Activity: Transcribe every record below, keeping each line unchanged.

Segment Start: Information supplied

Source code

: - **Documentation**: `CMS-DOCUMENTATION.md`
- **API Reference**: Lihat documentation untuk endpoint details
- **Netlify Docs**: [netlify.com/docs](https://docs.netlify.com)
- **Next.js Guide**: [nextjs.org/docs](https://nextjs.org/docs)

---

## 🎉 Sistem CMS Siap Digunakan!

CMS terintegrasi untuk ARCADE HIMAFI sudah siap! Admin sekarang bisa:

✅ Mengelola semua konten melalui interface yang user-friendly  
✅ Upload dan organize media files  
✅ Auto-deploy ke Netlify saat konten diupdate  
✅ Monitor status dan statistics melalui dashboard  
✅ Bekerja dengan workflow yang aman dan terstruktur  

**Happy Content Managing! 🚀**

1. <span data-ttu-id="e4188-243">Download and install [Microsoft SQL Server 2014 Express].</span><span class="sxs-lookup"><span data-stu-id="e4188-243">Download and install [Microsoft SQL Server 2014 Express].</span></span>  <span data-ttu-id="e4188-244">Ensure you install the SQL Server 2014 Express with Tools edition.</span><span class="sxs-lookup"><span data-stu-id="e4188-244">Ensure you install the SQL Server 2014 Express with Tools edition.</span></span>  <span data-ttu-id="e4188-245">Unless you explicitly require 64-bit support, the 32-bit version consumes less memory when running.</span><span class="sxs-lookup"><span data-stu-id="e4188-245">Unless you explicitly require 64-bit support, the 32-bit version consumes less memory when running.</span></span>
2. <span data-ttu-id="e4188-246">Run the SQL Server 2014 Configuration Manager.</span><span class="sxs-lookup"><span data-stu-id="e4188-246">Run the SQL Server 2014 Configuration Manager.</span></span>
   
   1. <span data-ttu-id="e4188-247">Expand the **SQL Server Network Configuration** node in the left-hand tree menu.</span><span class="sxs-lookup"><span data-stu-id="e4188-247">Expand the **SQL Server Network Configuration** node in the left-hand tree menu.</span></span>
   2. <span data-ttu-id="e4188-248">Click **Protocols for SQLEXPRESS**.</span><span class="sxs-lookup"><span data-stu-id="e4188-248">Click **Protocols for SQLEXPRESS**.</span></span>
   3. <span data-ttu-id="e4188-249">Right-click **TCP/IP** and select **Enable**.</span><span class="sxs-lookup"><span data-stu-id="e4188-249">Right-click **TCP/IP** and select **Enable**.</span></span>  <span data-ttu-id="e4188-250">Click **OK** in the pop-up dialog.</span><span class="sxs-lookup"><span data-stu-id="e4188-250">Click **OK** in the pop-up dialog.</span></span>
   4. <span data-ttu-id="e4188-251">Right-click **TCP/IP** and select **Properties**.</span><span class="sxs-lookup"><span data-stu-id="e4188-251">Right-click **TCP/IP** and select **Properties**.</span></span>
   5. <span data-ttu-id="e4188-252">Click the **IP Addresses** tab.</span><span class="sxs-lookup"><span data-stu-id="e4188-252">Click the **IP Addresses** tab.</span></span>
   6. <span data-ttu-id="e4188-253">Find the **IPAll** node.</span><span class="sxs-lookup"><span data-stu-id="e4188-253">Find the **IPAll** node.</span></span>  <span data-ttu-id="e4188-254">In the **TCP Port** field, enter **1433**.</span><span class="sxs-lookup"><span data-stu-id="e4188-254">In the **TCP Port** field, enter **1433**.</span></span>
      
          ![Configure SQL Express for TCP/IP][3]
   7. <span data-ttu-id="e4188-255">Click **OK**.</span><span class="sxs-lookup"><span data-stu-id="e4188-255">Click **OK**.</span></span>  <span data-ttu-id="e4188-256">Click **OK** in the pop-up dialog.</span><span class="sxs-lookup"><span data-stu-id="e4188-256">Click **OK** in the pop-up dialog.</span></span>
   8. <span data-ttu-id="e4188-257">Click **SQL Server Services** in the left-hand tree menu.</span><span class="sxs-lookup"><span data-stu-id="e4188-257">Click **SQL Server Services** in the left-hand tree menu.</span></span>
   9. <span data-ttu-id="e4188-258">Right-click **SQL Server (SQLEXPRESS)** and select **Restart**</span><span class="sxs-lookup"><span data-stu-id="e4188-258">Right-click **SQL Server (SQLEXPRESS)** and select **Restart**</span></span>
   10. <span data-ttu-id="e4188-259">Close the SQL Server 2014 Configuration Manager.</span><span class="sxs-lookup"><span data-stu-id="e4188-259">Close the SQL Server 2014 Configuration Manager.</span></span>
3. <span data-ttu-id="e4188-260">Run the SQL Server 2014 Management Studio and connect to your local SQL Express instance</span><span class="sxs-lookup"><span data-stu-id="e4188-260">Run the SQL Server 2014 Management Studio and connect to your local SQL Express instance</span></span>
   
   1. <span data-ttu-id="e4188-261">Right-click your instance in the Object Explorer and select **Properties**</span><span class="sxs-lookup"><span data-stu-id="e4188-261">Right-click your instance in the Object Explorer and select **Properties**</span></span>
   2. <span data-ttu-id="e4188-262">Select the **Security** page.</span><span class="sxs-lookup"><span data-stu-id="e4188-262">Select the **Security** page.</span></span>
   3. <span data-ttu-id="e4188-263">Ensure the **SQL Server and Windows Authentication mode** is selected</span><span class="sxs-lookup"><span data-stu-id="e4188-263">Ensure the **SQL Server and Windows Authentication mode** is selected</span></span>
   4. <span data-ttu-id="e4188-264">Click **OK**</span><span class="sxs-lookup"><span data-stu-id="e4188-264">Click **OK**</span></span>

Segment End: Information supplied

Your solution:
Source code

: - **Documentation**: `CMS-DOCUMENTATION.md`
- **API Reference**: Lihat documentation untuk endpoint details
- **Netlify Docs**: [netlify.com/docs](https://docs.netlify.com)
- **Next.js Guide**: [nextjs.org/docs](https://nextjs.org/docs)

---

## 🎉 Sistem CMS Siap Digunakan!

CMS terintegrasi untuk ARCADE HIMAFI sudah siap! Admin sekarang bisa:

✅ Mengelola semua konten melalui interface yang user-friendly  
✅ Upload dan organize media files  
✅ Auto-deploy ke Netlify saat konten diupdate  
✅ Monitor status dan statistics melalui dashboard  
✅ Bekerja dengan workflow yang aman dan terstruktur  

**Happy Content Managing! 🚀**

1. <span data-ttu-id="e4188-243">Download and install [Microsoft SQL Server 2014 Express].</span><span class="sxs-lookup"><span data-stu-id="e4188-243">Download and install [Microsoft SQL Server 2014 Express].</span></span>  <span data-ttu-id="e4188-244">Ensure you install the SQL Server 2014 Express with Tools edition.</span><span class="sxs-lookup"><span data-stu-id="e4188-244">Ensure you install the SQL Server 2014 Express with Tools edition.</span></span>  <span data-ttu-id="e4188-245">Unless you explicitly require 64-bit support, the 32-bit version consumes less memory when running.</span><span class="sxs-lookup"><span data-stu-id="e4188-245">Unless you explicitly require 64-bit support, the 32-bit version consumes less memory when running.</span></span>
2. <span data-ttu-id="e4188-246">Run the SQL Server 2014 Configuration Manager.</span><span class="sxs-lookup"><span data-stu-id="e4188-246">Run the SQL Server 2014 Configuration Manager.</span></span>
   
   1. <span data-ttu-id="e4188-247">Expand the **SQL Server Network Configuration** node in the left-hand tree menu.</span><span class="sxs-lookup"><span data-stu-id="e4188-247">Expand the **SQL Server Network Configuration** node in the left-hand tree menu.</span></span>
   2. <span data-ttu-id="e4188-248">Click **Protocols for SQLEXPRESS**.</span><span class="sxs-lookup"><span data-stu-id="e4188-248">Click **Protocols for SQLEXPRESS**.</span></span>
   3. <span data-ttu-id="e4188-249">Right-click **TCP/IP** and select **Enable**.</span><span class="sxs-lookup"><span data-stu-id="e4188-249">Right-click **TCP/IP** and select **Enable**.</span></span>  <span data-ttu-id="e4188-250">Click **OK** in the pop-up dialog.</span><span class="sxs-lookup"><span data-stu-id="e4188-250">Click **OK** in the pop-up dialog.</span></span>
   4. <span data-ttu-id="e4188-251">Right-click **TCP/IP** and select **Properties**.</span><span class="sxs-lookup"><span data-stu-id="e4188-251">Right-click **TCP/IP** and select **Properties**.</span></span>
   5. <span data-ttu-id="e4188-252">Click the **IP Addresses** tab.</span><span class="sxs-lookup"><span data-stu-id="e4188-252">Click the **IP Addresses** tab.</span></span>
   6. <span data-ttu-id="e4188-253">Find the **IPAll** node.</span><span class="sxs-lookup"><span data-stu-id="e4188-253">Find the **IPAll** node.</span></span>  <span data-ttu-id="e4188-254">In the **TCP Port** field, enter **1433**.</span><span class="sxs-lookup"><span data-stu-id="e4188-254">In the **TCP Port** field, enter **1433**.</span></span>
      
          ![Configure SQL Express for TCP/IP][3]
   7. <span data-ttu-id="e4188-255">Click **OK**.</span><span class="sxs-lookup"><span data-stu-id="e4188-255">Click **OK**.</span></span>  <span data-ttu-id="e4188-256">Click **OK** in the pop-up dialog.</span><span class="sxs-lookup"><span data-stu-id="e4188-256">Click **OK** in the pop-up dialog.</span></span>
   8. <span data-ttu-id="e4188-257">Click **SQL Server Services** in the left-hand tree menu.</span><span class="sxs-lookup"><span data-stu-id="e4188-257">Click **SQL Server Services** in the left-hand tree menu.</span></span>
   9. <span data-ttu-id="e4188-258">Right-click **SQL Server (SQLEXPRESS)** and select **Restart**</span><span class="sxs-lookup"><span data-stu-id="e4188-258">Right-click **SQL Server (SQLEXPRESS)** and select **Restart**</span></span>
   10. <span data-ttu-id="e4188-259">Close the SQL Server 2014 Configuration Manager.</span><span class="sxs-lookup"><span data-stu-id="e4188-259">Close the SQL Server 2014 Configuration Manager.</span></span>
3. <span data-ttu-id="e4188-260">Run the SQL Server 2014 Management Studio and connect to your local SQL Express instance</span><span class="sxs-lookup"><span data-stu-id="e4188-260">Run the SQL Server 2014 Management Studio and connect to your local SQL Express instance</span></span>
   
   1. <span data-ttu-id="e4188-261">Right-click your instance in the Object Explorer and select **Properties**</span><span class="sxs-lookup"><span data-stu-id="e4188-261">Right-click your instance in the Object Explorer and select **Properties**</span></span>
   2. <span data-ttu-id="e4188-262">Select the **Security** page.</span><span class="sxs-lookup"><span data-stu-id="e4188-262">Select the **Security** page.</span></span>
   3. <span data-ttu-id="e4188-263">Ensure the **SQL Server and Windows Authentication mode** is selected</span><span class="sxs-lookup"><span data-stu-id="e4188-263">Ensure the **SQL Server and Windows Authentication mode** is selected</span></span>
   4. <span data-ttu-id="e4188-264">Click **OK**</span><span class="sxs-lookup"><span data-stu-id="e4188-264">Click **OK**</span></span>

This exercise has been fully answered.